Woods reached the par-5 15th into the wind in two shots to set up a two-putt birdie and get within one shot of Sabbatini. But just like that, it looked as if his chances were over when his 8-iron bounded through the green and into a tough lie behind the green.
“I had to take a cut at it because the lie wasn’t as great,” he said. “I went for it. I pulled it off. And for it to land as soft as it did was kind of a surprise, because it was baked out and it was also running away from me. It just fell in. I didn’t think it was going to get there at one point.”
Sabbatini didn’t need to see it. He was on the 15th green, scrambling for par, when Muirfield Village shook with the loudest roar of the day.
“I knew something was going on up in front,” said Sabbatini, who shot 72. “I was really just trying to focus on my own game, and the only thing I could do was control what I was doing. I knew that I was going to have to put a good number up there.”
The South African hit his tee shot into the right bunker on the 16th, the third-hardest hole Sunday that yielded only four birdies, and then blasted out to just inside 15 feet and took bogey to fall one behind.

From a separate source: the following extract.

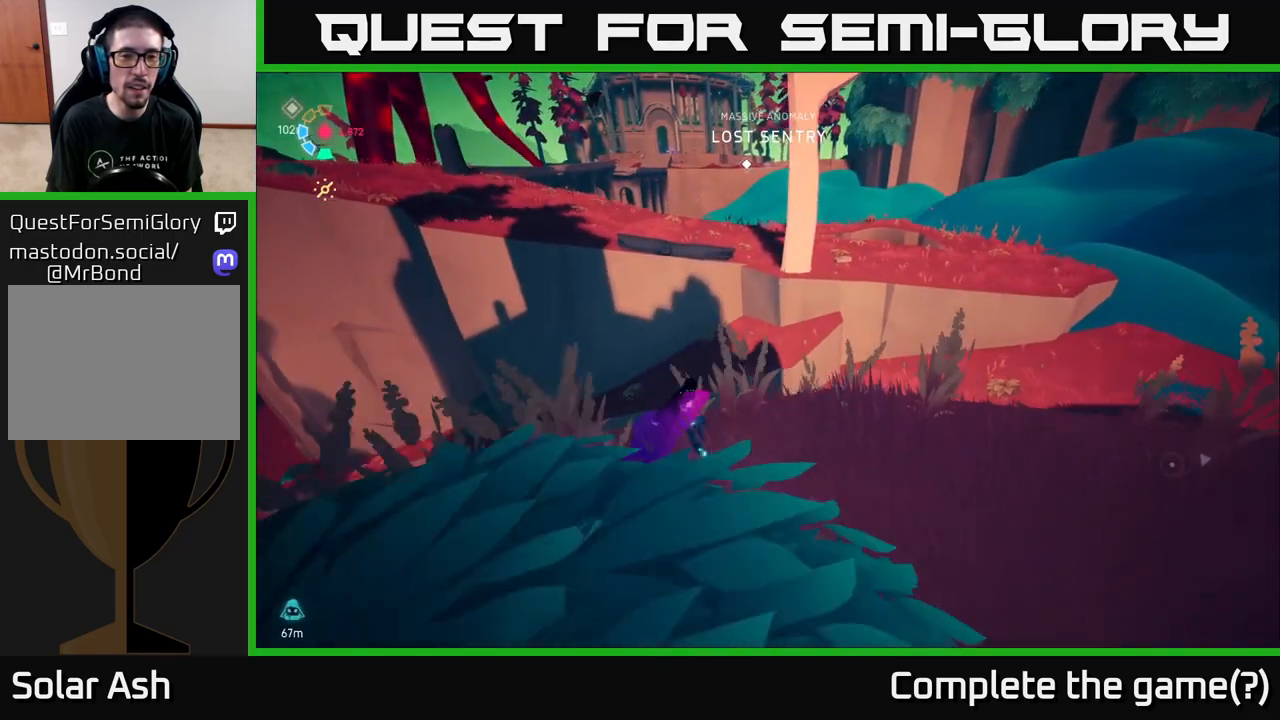
{"buttons": ["A", "L2"], "left_stick": "up", "right_stick": "center", "events": [[200, "A", "down"]]}
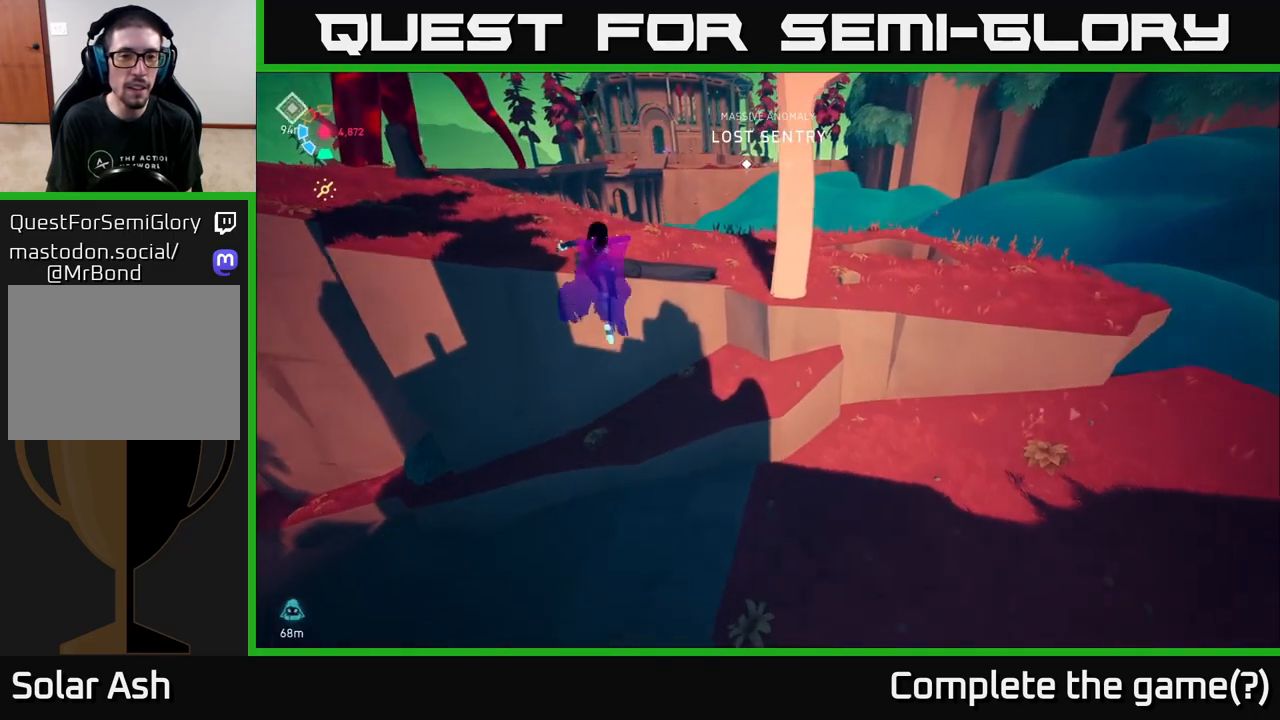
{"buttons": ["L2"], "left_stick": "up", "right_stick": "center", "events": [[283, "A", "up"]]}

That was all Woods needed.
From the middle of the 18th fairway, with Nicklaus watching from behind the green, Woods hit 9-iron to the perfect spot on the back of the green, where it caught the slope and rolled to just inside 10 feet for the final birdie of a masterful finish.
Fittingly, Woods raised the putter in his left hand before the fall disappeared into the cup. That was the pose Nicklaus struck so often in his career, and this win was all about Woods and Nicklaus.
It was a hard-luck finish for Sabbatini, who has a long history with Woods for brazen comments that always backfire on him. He didn’t get many breaks, but kept his patience throughout the final round and still had a chance until he failed to take advantage of a big drive on the 17th, having to save par from a bunker.
Spencer Levin, who had a one-shot lead going into the final round, lost the lead to Sabbatini with a two-shot swing on the par-3 12th, then took double bogey on the next hole to fall from contention. He closed with 75, the same score he shot in the final round at Phoenix when he had a six-shot lead.
That was nothing compared with Rickie Fowler, who played in the second-to-last group with Woods to help generate an enormous gallery. Fowler opened with a birdie, and his day fell apart after that. With a double bogey on the last hole, he closed with 84. The only consolation for Fowler was getting a front-row seat to a comeback remarkable even by Woods’ standards – especially the chip-in on the 16th. Fowler said a good shot would have been anywhere around 10 feet.
“It came out perfect, landed right on the crown of that ridge there, and the rest is history,” Fowler said. “I mean, he loves being in the moment, and that’s where he kind of gets down, focuses and hits those shots. It was fun to see.”
It was the second time this year Woods has won in his final tuneup before a major. He won Bay Hill, but then tied for 40th at the Masters. The U.S. Open at Olympic Club starts on June 14, and Woods would be quite happy to take the game he had Sunday to San Francisco.
“That was some good stuff out there,” Woods said. “I never really missed a shot today.”